Julian Tertini, the managing director of furniture retailer Fantastic Holdings, says the government’s $10.4 billion stimulus package has helped retailers, but will ultimately be short-lived.
Tertini says Fantastic Holdings received a boost from the package and the company now expects pre-tax profits for 2008-09 to be 10% higher than the previous year, as opposed to its original forecast of a 20% fall in profit this financial year.
“I think every retailer in the country enjoyed some sort of spin-off from the injection of that Government money into the economy,” he says.
“But it’s going to be short lived, I think. It creates this sort of false buoyancy. We’ll have to wait and see what happens and February and March will show us. The next question is: what now?”
Fantastic Holdings is expecting at a pre-tax profit of $10-$11 million for the six months to 31 December, 2008, down from $17.1 million a year ago. But Tertini expects a better result in the next six months, due to the impact of the stimulus package.
“Usually what happens in December is that you don’t sell a lot, but you deliver a lot, and we don’t close deals until furniture is delivered. But the opposite has happened – so many sales have been pushed forward into the first couple of months of this year. We have a lot of cash coming in.”
Despite the downturn, Tertini says the businesses is expanding and not focusing on major discounts and sales.
“We’ve got a very strong expansion plan that was set in place before and during the trouble. We’re sticking to it because we figure it will pay off when things will rebound.”
“In the end, you look at it and say you could stop opening new stores and you could slow down initiatives and defer them to save money, but we’ve decided to persevere”
“I’m of the belief economic cycles come and go. We judge the situation month by month and go from there.”

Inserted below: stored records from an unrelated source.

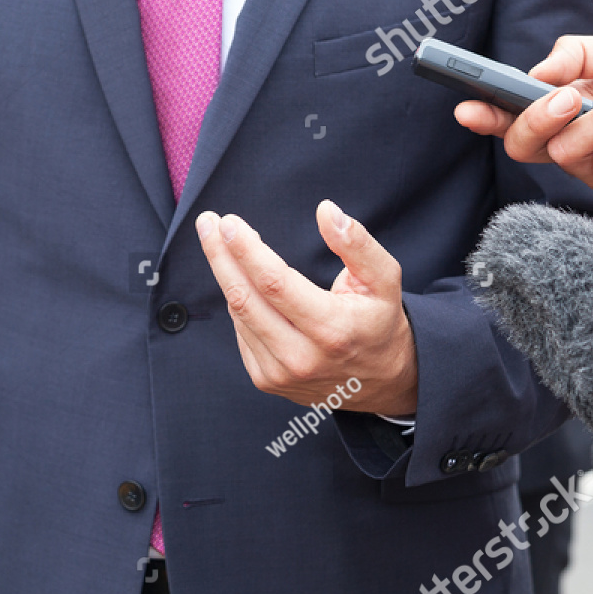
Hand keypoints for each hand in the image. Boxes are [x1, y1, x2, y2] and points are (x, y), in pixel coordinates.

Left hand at [195, 201, 416, 416]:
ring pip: (238, 314)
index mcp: (331, 329)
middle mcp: (301, 357)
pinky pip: (240, 332)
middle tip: (208, 222)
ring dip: (226, 274)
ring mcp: (280, 374)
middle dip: (220, 255)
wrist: (381, 382)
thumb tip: (325, 210)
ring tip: (223, 243)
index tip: (229, 222)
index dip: (246, 250)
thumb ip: (357, 243)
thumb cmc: (379, 321)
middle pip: (244, 298)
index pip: (274, 283)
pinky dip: (239, 302)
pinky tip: (244, 282)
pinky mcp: (266, 381)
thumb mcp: (384, 279)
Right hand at [453, 33, 592, 204]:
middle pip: (522, 145)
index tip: (468, 107)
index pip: (511, 116)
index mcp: (563, 107)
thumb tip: (538, 73)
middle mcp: (571, 140)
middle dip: (538, 119)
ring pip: (564, 154)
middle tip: (566, 99)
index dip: (485, 115)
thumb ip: (576, 55)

And while Tertini is hesitant to predict when the economy will recover, he says his business is performing, “as well as can be expected.”
“You can always improve your business. We’re very inward focused and can see all the things we do wrong and things we can improve whether there’s a good economy or a bad economy. As much as is sensible, we ignore the negativity and say how we can improve our business. That’s what we’re focused on.”